Frage von Xyzundsoweiter, 25

Chemie - nuclephile Substitution - wann tritt der welche Reaktion ein?

Huhu,

ich will einfach mal grundsätzlich verstehen, wieso bei einer nucleophilen Substitution der eine Substituent mit dem anderen getauscht wird.

Beispiel: R-OH- + I- --> R+I + HO-

Was Iod-Ion tauscht jetzt mit der Hydroxygruppe - nur warum? Beide haben doch eine negative Ladung - beide sind nucleophil...? Hat das was mit Elektronegativität zu tun?

Expertenantwort
von Kaeselocher, Community-Experte für Chemie, 6

Das hängt von schrecklich vielen Faktoren ab.

Für eine nucleophile Substitution sind zwei Dinge nötig:

Eine Gruppe (die Abgangsgruppe) muss das Molekül verlassen (in diesem Fall OH-) und ein anderes Teilchen (das Nucleophil) muss das Molekül angreifen.

Daher ist die Reaktion davon abhängig wie gut oder schlecht die Abgangsgruppe bzw. das Nucleophil ist.

Wie du bereits festgestellt hast hat sowohl I- als auch OH- eine negative Ladung. Lass uns daher also einfach mal annehmen, beide wäre relativ gleich gute Nucleophile (und nein, in Wirklichkeit sind sie das nicht, aber das ist etwas komplizierter).

Dann muss man sich anschauen wie gerne die beiden Gruppen das Molekül verlassen. Iod ist sehr groß und leicht polarisierbar wohingegen O sehr klein ist. Daher ist eine Bindung von Iod zu Kohlenstoff weniger gut als zu O. Man kann sich auch die Säurestärke der komplimentären Säure anschauen: Iodwasserstoff ist eine starke Säure, wohingegen Wasser eine sehr schwache Säure ist. D.h. ein I- bildet sich [in Wasser] deutlich besser als ein OH-. Das Iod ist also die bessere Abgangsgruppe [in Wasser].

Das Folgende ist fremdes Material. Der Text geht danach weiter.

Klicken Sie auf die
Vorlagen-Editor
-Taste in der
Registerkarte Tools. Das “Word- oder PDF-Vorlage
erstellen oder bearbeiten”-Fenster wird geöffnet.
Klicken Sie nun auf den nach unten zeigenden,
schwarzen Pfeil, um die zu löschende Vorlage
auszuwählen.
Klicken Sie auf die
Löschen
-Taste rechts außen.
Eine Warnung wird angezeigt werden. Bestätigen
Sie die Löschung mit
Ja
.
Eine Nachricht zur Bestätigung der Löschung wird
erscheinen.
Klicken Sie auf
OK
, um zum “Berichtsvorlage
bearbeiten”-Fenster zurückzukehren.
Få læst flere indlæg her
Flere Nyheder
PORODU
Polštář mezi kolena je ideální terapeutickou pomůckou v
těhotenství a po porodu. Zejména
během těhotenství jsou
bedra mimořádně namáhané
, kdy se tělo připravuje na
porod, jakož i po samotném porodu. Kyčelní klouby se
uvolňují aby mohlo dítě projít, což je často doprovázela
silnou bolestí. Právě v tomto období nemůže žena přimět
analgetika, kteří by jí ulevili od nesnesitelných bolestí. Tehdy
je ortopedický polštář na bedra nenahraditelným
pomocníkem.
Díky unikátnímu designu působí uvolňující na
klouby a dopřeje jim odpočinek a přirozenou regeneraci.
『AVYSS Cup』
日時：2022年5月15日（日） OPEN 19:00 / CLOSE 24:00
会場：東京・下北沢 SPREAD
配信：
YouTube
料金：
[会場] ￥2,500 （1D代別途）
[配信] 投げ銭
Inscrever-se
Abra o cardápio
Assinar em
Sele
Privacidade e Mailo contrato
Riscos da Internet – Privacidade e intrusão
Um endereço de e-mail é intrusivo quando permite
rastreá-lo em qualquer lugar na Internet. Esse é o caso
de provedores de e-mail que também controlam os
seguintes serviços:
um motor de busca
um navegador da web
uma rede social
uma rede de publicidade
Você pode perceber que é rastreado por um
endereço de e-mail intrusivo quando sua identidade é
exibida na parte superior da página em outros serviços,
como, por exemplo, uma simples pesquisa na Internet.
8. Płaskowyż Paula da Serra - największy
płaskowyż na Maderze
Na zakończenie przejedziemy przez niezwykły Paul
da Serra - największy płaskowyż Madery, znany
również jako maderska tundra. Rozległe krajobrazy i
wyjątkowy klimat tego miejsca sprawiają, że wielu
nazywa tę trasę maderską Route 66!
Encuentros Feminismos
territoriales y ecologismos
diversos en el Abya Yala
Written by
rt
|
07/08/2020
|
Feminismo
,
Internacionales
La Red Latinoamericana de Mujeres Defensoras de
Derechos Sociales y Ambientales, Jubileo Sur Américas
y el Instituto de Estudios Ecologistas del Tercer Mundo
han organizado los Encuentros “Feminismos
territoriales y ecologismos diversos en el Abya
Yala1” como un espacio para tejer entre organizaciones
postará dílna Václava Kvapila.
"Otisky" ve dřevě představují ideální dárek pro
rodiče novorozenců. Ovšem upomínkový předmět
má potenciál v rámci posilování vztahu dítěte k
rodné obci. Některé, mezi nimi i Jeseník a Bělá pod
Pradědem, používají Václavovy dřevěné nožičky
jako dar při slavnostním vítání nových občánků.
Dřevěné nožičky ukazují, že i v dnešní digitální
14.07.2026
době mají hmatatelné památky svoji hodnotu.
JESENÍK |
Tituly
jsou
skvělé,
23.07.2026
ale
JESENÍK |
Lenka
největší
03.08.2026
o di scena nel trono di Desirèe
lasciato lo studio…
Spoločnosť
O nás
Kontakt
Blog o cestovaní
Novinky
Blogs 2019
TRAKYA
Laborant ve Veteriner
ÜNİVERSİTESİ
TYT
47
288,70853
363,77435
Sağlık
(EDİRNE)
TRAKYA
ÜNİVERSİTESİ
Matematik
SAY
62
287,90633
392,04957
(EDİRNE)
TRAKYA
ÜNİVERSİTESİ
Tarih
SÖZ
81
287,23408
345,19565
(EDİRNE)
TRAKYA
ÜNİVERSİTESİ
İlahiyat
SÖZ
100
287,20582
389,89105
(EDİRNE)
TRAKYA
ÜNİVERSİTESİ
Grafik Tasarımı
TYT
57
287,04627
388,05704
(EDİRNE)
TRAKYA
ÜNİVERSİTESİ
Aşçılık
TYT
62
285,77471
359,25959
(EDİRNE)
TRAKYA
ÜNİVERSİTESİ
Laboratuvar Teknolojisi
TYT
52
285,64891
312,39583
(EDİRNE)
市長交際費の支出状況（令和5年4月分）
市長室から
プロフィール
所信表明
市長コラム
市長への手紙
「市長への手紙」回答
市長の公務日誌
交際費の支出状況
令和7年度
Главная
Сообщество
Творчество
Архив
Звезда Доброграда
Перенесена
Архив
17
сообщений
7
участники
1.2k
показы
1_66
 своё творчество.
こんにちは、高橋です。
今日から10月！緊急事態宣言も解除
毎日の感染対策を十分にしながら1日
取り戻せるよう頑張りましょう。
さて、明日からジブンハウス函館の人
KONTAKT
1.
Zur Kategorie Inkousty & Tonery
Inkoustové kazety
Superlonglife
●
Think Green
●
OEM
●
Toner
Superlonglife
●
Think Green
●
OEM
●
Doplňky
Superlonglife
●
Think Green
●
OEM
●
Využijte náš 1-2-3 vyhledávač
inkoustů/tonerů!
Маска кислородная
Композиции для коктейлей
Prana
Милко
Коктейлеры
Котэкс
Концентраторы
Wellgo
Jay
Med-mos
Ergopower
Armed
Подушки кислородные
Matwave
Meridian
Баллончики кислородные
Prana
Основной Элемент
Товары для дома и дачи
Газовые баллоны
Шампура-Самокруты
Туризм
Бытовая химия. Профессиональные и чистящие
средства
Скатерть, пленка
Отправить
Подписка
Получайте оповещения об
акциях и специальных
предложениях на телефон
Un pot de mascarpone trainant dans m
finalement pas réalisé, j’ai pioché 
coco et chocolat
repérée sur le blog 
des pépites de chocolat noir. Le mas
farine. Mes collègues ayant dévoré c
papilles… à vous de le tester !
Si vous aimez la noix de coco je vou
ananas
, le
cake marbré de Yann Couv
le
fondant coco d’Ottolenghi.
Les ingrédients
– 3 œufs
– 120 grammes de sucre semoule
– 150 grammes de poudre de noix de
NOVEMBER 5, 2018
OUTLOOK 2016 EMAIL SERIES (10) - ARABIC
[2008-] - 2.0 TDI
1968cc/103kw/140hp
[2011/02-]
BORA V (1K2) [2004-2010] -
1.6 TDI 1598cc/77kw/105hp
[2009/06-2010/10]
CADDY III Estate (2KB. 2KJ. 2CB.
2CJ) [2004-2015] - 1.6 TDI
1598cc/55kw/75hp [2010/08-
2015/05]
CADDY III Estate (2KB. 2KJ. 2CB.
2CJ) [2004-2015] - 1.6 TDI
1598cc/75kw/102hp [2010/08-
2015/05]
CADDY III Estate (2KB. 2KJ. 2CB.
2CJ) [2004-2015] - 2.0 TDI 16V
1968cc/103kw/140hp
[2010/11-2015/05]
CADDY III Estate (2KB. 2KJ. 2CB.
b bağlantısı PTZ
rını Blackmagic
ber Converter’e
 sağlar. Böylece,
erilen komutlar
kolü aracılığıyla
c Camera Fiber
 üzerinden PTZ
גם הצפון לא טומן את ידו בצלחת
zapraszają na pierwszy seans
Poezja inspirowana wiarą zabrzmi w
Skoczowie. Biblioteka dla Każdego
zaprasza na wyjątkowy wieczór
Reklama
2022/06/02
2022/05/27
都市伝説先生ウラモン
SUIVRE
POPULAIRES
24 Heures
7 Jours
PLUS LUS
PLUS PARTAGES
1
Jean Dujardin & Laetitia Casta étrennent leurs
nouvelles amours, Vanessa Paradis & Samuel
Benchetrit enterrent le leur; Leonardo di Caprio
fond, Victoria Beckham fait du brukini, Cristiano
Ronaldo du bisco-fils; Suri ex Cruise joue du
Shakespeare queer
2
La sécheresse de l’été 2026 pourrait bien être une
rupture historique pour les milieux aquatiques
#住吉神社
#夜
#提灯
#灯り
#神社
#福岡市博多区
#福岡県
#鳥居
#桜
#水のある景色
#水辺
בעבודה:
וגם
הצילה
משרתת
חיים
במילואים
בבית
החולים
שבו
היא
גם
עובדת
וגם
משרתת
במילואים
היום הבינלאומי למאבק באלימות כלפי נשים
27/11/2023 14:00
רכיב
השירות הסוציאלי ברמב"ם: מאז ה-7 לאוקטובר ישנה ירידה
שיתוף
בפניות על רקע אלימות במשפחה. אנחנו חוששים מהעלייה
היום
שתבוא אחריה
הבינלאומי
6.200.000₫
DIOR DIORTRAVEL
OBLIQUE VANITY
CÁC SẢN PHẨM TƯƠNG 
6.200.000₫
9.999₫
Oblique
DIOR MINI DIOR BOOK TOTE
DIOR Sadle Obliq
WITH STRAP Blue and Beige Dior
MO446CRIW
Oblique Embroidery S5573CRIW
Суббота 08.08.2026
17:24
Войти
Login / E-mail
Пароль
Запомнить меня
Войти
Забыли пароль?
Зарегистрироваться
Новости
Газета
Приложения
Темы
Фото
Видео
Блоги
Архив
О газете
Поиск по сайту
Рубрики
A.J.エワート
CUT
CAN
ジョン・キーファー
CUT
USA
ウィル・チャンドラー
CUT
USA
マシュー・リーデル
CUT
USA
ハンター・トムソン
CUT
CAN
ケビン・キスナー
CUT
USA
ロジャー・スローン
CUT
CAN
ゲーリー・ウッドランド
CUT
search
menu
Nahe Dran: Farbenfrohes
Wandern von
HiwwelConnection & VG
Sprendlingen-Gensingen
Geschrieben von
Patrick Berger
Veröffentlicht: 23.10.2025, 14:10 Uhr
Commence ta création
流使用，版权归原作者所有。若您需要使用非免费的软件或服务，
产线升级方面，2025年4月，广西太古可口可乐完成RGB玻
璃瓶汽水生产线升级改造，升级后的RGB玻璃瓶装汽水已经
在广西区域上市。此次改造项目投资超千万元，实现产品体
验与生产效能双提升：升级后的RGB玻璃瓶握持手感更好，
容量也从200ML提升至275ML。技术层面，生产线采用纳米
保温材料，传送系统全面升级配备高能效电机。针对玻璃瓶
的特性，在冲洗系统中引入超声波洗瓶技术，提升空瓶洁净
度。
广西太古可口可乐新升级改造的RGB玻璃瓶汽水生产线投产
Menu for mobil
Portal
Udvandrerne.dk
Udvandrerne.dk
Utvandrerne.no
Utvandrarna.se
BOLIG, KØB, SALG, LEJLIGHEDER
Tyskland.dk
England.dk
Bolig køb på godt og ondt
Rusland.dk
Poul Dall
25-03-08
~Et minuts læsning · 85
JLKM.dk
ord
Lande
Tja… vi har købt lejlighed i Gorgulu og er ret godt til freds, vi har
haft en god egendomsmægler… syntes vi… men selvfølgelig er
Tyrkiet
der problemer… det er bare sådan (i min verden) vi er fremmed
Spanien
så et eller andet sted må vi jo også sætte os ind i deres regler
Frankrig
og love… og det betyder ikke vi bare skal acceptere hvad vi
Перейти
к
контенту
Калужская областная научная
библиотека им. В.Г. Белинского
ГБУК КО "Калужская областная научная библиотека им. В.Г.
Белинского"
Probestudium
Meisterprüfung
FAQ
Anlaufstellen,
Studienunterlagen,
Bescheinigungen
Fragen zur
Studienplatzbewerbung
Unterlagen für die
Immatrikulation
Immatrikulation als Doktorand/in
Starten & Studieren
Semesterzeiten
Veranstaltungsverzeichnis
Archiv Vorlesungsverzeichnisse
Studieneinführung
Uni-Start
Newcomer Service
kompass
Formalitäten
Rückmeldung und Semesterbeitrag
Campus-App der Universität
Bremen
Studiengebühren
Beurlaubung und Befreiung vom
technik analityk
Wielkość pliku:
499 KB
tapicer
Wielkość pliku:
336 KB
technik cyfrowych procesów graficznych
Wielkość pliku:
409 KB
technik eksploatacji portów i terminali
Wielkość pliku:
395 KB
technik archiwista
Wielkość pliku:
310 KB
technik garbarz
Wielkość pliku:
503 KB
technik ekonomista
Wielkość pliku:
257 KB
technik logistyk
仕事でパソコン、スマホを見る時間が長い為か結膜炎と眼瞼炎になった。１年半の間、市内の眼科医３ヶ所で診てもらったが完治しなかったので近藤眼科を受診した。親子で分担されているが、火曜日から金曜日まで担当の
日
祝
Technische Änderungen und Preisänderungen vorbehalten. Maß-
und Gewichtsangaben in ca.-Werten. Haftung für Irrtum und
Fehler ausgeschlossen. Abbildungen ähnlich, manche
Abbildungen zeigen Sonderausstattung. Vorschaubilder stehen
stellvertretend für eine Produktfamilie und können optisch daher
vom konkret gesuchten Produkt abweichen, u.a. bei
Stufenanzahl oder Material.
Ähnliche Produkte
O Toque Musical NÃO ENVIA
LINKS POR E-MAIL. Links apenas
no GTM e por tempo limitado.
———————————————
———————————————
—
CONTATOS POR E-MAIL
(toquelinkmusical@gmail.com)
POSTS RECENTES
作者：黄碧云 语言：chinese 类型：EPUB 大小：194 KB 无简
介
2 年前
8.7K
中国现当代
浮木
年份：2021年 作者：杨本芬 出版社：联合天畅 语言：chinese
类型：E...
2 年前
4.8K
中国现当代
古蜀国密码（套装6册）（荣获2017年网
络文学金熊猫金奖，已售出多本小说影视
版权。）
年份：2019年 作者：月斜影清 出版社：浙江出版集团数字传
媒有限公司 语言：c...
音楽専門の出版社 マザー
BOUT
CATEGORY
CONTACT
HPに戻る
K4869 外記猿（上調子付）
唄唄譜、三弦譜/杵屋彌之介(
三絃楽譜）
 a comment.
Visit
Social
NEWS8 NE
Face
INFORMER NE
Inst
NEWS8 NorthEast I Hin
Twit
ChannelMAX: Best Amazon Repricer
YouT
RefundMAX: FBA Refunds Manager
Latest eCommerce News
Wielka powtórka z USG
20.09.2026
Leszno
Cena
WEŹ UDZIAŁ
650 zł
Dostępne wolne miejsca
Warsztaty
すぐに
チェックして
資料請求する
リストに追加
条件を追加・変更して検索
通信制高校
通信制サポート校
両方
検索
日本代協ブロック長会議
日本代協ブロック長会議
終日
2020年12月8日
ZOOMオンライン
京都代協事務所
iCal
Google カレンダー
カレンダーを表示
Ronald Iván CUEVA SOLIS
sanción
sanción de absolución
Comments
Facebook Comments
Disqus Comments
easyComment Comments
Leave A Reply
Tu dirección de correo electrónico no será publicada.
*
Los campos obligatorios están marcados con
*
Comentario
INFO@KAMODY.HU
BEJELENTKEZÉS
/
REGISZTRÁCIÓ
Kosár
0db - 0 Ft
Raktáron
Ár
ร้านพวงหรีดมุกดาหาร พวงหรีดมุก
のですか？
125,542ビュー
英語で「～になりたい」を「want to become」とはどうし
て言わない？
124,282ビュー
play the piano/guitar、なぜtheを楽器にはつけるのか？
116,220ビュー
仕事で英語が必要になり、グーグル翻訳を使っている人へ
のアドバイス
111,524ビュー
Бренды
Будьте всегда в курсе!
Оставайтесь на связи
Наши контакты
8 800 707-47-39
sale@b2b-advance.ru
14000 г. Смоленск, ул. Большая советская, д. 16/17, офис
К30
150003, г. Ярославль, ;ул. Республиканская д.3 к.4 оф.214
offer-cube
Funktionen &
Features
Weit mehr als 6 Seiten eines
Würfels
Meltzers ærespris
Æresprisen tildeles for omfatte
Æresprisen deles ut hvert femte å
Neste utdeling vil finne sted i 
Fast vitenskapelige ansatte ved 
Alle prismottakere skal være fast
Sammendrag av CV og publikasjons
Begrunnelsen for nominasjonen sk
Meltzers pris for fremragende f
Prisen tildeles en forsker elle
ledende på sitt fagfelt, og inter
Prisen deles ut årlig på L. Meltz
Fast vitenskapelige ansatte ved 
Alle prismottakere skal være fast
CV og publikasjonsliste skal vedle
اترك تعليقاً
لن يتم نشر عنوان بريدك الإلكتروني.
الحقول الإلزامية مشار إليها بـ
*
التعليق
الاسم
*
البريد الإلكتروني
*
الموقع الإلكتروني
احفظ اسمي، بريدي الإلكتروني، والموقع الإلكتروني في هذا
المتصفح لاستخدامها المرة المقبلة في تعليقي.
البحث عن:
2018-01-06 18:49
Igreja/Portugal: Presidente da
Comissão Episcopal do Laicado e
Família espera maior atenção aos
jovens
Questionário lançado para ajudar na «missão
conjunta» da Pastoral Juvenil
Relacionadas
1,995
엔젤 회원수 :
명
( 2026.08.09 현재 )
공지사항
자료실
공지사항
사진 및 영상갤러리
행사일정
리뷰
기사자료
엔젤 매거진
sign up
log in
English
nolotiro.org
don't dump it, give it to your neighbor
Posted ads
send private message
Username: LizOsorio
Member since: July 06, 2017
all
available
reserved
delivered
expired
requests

Nun habe ich in eckigen Klammern schon angedeutet, dass auch das Lösungsmittel eine Rolle spielt. In unterschiedlichen Lösungsmittel können unterschiedliche Teilchen unterschiedlich gut gelöst werden. Wird ein Teilchen gut gelöst, hat es eine größere Tendenz das Molekül zu verlassen, wird ein Teilchen im Lösemittel gar nicht gelöst oder fällt es aus (Finkelsteinreaktion!) wird das Gleichgewicht womöglich auf die komplett andere Seite verschoben als man es mit den anderen Faktoren vorrausagen kann.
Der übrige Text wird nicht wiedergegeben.